TS: No. It's the kind of thing that doesn't even cross my mind. I'm just grateful for anything that interests me. There's nothing special about writing in the historical past. I don't think it changes the way you write. There's certain kinds of voices that I like writing for. The Invention of Love was about the poet A.E. Houseman and I loved writing for his cadences.

Playbill.com: You have a great body of work at this point. Do you have a play or two that you feel is somehow neglected?
TS: No, I don't think I can say that. I was talking about that only today. I mentioned the play Indian Ink, only because it's been done in different cities in America, but not in New York. But I don't consider that to be evidence of neglect. [Note: Indian Ink was actually given a small, Off-Broadway production in 2003 by the company Alter Ego Productions.]

Playbill.com: Do you ever think of writing a memoir?
TS: No, I haven't. I've never written one. And it's not something I think about. I don't keep a journal or diary, so it would be a pretty defective memoir. I imagine it would quite an enjoyable thing to do, but I never have the time to do it. Maybe that's the last thing you do.

Playbill.com: Is there anything else you're working on at this time besides the Chekhov adaptation?
TS: Well, I only do one thing at a time. And that's the job I've got on at the moment, and I haven't got a job to go to beyond it. I hope I'll think of a play to write. It's now 2008. It's been three years since I was actually writing Rock 'n' Roll.

Playbill.com: That surprises me. I have this picture in my head of you continually writing. You've produced so much work.
TS: Yes, but it's been produced over many years.

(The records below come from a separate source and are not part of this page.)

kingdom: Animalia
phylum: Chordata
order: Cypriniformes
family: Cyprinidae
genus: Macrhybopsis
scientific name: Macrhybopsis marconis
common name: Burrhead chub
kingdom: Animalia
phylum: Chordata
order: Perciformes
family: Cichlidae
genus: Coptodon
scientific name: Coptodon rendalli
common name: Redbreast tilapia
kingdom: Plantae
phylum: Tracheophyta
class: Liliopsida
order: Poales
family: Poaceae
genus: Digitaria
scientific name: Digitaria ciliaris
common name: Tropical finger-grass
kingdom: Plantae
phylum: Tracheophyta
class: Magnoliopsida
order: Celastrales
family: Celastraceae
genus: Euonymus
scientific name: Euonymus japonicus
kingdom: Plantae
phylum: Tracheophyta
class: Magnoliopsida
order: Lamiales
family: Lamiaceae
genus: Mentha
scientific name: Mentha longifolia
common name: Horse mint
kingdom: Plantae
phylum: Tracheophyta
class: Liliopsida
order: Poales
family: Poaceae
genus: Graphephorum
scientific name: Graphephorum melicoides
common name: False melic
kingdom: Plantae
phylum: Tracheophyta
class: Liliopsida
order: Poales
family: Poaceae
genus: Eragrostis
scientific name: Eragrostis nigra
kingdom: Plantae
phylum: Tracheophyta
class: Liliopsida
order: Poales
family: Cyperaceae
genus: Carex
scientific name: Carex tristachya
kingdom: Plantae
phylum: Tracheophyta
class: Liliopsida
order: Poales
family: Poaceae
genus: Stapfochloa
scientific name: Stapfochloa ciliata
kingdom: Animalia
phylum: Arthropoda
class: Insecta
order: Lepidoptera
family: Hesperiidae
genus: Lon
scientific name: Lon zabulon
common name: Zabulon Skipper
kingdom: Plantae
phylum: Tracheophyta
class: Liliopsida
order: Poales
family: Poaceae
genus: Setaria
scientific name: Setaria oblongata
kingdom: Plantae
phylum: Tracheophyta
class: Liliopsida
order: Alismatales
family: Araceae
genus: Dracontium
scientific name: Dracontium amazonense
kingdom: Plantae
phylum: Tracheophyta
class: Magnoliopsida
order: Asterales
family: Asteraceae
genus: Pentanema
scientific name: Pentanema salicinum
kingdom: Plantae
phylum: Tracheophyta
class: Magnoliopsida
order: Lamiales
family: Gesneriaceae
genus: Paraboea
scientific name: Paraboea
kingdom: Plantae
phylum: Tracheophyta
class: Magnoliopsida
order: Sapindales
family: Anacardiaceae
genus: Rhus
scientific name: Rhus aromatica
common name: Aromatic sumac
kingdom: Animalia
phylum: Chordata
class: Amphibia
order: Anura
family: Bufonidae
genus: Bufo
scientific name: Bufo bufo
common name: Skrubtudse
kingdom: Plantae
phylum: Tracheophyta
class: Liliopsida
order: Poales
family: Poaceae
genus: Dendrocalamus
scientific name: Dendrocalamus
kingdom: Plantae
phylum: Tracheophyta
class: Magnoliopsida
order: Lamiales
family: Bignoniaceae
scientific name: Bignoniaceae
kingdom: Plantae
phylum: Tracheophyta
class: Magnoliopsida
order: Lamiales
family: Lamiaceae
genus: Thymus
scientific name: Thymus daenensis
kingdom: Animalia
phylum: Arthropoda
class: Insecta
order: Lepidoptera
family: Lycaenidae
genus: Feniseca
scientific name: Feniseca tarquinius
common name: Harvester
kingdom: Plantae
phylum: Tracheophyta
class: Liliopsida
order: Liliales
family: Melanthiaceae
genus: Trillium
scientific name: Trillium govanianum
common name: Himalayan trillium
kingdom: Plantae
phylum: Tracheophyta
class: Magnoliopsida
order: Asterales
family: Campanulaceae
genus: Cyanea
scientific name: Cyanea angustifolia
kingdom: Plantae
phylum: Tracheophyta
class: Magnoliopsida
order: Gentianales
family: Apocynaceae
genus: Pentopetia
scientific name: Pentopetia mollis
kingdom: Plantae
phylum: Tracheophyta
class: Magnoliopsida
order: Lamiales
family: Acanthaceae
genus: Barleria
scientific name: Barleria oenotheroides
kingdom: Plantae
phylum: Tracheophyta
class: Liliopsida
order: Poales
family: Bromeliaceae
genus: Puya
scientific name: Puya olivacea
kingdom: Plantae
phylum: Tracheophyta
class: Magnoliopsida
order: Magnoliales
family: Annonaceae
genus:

Playbill.com: True. And you'd have pretty consistent success throughout it all. It's really quite a remarkable career where playwriting is concerned, especially these days. Do you feel fortunate?
TS: I do. I do.

Playbill.com: You even have this place in New York, Lincoln Center Theater, where you can almost always be assured of seeing your plays produced.
TS: I think that's true. I've got a very close friendship with Lincoln Center [Theater]. It's a place where I feel I could bring them anything. Actually, I've even got a kind of — it's not exactly a commission. [LCT executive producer] Bernie Gersten one day will be retiring, no doubt, and there's an idea that I'm trying to find a play to write to mark the occasion for him, because I'm very fond of him.

Playbill.com: You mean a full-length play?
TS: It's a suggestion that Lincoln Center might commission a play. I've thought from time to time that something I haven't done, which I'd like to do, is write an American play. A play set in America about Americans.

Playbill.com: That would debut in America.
TS: That would debut in America. It was a thought in my mind. So the board [of Lincoln Center Theater] suggested that they should commission this to honor Bernard. So I'm very enthusiastically going along with this idea, though all it lacks at the moment is a subject. (Laughs).